* Teks yang Diberikan *
----------------
Polres Matim Dituding Minta Uang Tebusan Pengambilan Mobil BumDes 

Iren Leleng
.
Senin, 26 September 2022 | 18:35 WIB
Mobil Bumdes yang ditahan Polres Matim, Senin, (26/9/2022). Foto: iNewsFlores.id/Iren Leleng

Borong, iNewsFlores.id - Ketua Badan Usaha Milik Desa (BUMDES) Watu Lanur, Kecamatan Lamba Leda Selatan, Kabupaten Manggarai Timur, Nusa Tenggara Timur (NTT) mengaku kesal dengan tindakan aparat Kepolisian Resor (Polres) Manggarai Timur (Matim), yang diduga minta uang tebusan pengembalian mobil BumDes.

Diketahui, mobil dengan nomor polisi EB 7612 P tersebut ditahan karena diduga mengangkut puluhan tenaga kerja ilegal ke luar wilayah Manggarai beberapa waktu yang lalu.

Kepada media ini, ketua Bumdes Watu Lanur, Rikardus Goa menyebutkan, pihaknya diminta menyetor uang sebesar Rp. 5.000.000 (Lima juta rupiah).

“Mereka tahan untuk dijadikan barang bukti. Tetapi mereka minta uang 5 juta di kami untuk bisa bebaskan mobilnya,” kata Rikardus, Senin (26/09/2022).
----------------
* Informasi yang Diberikan *
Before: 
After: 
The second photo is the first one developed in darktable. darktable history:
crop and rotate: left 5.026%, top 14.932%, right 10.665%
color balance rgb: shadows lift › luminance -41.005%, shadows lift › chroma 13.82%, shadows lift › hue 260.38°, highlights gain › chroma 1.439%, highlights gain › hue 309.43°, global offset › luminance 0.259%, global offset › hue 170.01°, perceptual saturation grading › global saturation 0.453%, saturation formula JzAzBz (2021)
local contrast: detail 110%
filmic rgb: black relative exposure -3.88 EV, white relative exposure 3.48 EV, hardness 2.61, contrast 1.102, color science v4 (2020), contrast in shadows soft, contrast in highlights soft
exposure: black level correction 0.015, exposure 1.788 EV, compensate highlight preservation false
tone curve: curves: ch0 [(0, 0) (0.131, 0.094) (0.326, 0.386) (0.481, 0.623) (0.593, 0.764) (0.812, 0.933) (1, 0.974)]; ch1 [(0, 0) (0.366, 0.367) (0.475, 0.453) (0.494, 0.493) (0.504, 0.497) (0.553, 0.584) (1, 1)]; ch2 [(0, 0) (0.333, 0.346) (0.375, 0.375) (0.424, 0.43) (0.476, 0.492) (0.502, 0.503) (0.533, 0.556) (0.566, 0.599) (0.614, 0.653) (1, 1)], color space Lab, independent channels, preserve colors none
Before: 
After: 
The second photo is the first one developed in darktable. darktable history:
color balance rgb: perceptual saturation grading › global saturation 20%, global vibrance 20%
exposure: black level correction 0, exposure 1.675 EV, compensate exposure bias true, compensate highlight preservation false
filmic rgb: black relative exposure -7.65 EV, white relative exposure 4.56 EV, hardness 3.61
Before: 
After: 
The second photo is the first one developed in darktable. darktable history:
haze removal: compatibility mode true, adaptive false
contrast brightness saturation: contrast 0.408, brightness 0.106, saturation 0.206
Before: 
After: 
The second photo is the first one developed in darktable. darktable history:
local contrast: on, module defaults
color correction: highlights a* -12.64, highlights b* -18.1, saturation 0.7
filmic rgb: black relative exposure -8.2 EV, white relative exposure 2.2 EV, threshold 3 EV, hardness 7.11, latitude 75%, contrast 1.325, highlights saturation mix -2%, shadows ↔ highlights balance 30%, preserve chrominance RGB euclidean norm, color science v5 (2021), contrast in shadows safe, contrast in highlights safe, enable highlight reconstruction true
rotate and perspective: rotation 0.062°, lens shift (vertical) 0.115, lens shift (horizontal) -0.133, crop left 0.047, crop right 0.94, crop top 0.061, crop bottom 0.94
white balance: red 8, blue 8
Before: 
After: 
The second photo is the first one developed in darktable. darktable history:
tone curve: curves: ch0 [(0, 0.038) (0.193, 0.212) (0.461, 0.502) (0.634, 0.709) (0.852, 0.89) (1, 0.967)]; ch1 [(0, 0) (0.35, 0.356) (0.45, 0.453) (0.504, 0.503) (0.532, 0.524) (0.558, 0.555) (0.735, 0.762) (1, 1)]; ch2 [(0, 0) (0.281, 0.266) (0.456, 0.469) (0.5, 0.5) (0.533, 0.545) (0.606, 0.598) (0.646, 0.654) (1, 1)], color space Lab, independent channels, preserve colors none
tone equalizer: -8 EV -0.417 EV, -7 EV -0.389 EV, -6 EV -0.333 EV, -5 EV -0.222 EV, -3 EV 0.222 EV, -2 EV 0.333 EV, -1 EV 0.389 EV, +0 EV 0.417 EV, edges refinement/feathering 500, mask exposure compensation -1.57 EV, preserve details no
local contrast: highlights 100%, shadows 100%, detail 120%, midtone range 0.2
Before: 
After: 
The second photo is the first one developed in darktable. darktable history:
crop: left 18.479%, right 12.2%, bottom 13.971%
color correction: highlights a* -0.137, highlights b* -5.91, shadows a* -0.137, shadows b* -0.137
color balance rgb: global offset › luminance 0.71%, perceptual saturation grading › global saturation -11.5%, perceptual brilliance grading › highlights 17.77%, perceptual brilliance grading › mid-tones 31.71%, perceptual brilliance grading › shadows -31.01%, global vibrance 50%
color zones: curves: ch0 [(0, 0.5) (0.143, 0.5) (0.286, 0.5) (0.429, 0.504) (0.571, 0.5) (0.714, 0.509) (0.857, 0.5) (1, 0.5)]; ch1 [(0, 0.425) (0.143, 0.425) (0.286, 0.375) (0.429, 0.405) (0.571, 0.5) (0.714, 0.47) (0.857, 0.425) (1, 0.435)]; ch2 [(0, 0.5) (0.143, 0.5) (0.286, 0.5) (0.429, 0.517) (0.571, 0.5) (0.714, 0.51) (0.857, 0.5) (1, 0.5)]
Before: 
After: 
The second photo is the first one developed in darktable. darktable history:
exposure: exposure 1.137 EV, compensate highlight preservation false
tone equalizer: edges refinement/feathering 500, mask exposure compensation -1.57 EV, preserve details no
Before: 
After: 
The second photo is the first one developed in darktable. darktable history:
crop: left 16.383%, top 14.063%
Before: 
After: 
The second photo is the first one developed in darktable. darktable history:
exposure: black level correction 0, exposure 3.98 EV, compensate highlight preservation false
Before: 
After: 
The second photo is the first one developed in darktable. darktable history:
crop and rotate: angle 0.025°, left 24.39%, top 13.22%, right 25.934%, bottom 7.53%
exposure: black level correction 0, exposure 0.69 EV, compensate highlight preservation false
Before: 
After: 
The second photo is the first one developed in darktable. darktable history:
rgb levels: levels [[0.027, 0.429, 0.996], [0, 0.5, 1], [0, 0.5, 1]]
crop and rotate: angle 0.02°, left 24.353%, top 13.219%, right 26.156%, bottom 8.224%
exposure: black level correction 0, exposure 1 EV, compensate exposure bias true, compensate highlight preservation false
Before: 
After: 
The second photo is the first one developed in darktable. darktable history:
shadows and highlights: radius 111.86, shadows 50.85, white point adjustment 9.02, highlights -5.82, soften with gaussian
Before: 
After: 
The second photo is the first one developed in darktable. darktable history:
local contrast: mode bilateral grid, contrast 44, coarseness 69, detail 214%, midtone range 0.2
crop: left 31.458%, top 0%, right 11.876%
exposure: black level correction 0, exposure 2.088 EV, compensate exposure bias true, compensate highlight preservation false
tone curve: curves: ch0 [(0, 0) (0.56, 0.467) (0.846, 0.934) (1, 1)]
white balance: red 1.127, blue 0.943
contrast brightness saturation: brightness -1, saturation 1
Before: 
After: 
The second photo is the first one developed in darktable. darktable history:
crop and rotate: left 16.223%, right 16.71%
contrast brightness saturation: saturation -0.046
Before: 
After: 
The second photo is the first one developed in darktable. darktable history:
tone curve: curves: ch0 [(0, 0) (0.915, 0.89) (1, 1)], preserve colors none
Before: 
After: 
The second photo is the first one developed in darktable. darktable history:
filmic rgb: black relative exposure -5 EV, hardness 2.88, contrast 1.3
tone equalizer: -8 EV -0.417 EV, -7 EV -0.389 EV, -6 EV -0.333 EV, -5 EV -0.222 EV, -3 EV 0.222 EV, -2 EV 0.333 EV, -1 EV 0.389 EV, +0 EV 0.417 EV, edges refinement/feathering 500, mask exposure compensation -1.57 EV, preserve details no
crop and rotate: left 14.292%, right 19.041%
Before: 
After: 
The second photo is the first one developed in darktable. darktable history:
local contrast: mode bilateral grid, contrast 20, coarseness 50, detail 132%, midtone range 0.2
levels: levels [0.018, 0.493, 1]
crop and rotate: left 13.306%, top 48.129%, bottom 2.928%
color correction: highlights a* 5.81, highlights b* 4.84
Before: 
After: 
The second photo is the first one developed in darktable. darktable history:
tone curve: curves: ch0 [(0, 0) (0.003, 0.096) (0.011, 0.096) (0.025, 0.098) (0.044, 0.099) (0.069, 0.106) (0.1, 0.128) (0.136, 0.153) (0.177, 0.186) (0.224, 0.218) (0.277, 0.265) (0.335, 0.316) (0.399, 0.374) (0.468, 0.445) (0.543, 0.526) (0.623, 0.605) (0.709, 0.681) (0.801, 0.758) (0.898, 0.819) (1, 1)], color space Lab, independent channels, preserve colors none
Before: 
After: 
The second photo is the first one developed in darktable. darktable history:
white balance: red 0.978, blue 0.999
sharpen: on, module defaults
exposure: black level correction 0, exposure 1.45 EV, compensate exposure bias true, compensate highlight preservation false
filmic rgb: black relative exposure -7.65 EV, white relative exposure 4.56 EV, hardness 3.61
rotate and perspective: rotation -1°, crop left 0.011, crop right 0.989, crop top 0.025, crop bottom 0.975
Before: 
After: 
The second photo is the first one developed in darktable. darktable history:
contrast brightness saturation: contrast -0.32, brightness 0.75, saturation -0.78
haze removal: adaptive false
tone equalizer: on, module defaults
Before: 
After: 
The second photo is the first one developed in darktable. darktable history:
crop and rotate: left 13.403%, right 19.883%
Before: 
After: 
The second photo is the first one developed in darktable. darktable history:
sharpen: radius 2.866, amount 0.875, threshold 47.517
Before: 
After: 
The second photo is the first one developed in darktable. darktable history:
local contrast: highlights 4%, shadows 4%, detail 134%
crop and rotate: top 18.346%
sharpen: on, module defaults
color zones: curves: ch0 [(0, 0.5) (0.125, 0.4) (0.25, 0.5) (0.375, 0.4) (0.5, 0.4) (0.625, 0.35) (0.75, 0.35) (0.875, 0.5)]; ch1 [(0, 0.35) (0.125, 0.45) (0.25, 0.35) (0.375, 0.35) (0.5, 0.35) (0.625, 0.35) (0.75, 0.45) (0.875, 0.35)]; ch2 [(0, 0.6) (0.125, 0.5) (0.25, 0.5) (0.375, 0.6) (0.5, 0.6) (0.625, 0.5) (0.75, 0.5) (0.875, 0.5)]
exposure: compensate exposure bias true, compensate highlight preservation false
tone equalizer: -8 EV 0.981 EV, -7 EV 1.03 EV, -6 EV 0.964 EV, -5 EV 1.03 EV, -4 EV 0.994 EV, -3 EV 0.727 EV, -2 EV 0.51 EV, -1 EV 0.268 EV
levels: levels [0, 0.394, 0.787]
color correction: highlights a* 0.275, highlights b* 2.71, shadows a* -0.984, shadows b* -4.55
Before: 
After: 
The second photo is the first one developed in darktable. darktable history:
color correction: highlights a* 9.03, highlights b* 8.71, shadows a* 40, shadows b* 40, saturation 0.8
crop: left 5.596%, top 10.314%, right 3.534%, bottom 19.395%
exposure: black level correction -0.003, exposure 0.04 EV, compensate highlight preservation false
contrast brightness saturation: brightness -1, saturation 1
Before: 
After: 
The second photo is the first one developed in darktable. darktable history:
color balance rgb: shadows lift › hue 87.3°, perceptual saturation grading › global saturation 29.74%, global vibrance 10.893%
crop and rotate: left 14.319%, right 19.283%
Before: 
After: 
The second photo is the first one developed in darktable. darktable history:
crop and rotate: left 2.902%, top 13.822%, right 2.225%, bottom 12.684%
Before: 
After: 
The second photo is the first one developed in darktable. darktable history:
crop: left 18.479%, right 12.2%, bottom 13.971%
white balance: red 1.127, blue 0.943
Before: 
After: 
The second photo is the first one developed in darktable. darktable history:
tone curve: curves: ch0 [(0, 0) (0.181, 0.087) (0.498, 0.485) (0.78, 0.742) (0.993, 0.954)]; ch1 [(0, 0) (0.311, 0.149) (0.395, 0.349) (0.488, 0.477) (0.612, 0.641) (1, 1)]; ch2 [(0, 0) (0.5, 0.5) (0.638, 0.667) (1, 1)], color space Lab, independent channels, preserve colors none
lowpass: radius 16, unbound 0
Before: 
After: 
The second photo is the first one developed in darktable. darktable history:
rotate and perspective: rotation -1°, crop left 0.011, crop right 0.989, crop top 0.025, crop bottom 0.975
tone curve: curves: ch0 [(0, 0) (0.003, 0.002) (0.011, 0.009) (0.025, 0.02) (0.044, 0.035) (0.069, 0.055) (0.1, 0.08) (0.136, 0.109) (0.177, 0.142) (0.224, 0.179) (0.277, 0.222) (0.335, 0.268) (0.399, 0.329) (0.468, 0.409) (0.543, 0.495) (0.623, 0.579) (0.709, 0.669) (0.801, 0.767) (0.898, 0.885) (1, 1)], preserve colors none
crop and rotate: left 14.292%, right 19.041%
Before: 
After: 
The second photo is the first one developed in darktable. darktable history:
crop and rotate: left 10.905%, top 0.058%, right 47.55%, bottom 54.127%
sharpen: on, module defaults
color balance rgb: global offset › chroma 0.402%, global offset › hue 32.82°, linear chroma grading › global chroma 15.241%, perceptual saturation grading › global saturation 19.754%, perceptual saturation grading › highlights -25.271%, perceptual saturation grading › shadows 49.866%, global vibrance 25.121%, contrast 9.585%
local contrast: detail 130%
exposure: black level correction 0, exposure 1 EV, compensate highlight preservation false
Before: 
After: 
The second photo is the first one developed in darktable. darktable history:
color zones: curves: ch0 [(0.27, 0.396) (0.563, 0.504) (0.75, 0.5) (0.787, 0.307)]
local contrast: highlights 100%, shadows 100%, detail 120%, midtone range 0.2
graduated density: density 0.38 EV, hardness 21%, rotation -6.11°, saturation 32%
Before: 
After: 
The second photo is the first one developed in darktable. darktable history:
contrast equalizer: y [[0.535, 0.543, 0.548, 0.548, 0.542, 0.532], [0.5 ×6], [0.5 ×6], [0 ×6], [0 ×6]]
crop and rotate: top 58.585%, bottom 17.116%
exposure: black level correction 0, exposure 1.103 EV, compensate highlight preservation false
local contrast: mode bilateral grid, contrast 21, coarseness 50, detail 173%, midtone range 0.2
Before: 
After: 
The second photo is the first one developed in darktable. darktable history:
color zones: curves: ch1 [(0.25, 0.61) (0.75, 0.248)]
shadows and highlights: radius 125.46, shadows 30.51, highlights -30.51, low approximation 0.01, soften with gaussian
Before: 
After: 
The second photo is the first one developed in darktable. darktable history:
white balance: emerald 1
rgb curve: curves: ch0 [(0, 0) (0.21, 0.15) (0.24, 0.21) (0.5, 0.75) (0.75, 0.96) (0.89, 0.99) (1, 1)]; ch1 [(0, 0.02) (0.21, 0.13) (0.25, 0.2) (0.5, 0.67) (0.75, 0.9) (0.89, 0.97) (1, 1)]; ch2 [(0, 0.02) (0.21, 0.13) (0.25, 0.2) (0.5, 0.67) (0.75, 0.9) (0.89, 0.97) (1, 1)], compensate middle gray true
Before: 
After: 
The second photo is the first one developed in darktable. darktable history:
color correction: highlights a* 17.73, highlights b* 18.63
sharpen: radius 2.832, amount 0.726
----------------
* Tentang Latihan Ini *
Tuliskan kembali bagian berita tentang mobil BUMDes yang dimulai dengan "Diketahui, mobil dengan" dan berlanjut sampai "Rikardus, Senin (26/09/2022).", dengan "tenaga kerja" diganti menjadi "pekerja".

* Kolom Jawaban *
Diketahui, mobil dengan nomor polisi EB 7612 P tersebut ditahan karena diduga mengangkut puluhan pekerja ilegal ke luar wilayah Manggarai beberapa waktu yang lalu.

Kepada media ini, ketua Bumdes Watu Lanur, Rikardus Goa menyebutkan, pihaknya diminta menyetor uang sebesar Rp. 5.000.000 (Lima juta rupiah).

“Mereka tahan untuk dijadikan barang bukti. Tetapi mereka minta uang 5 juta di kami untuk bisa bebaskan mobilnya,” kata Rikardus, Senin (26/09/2022).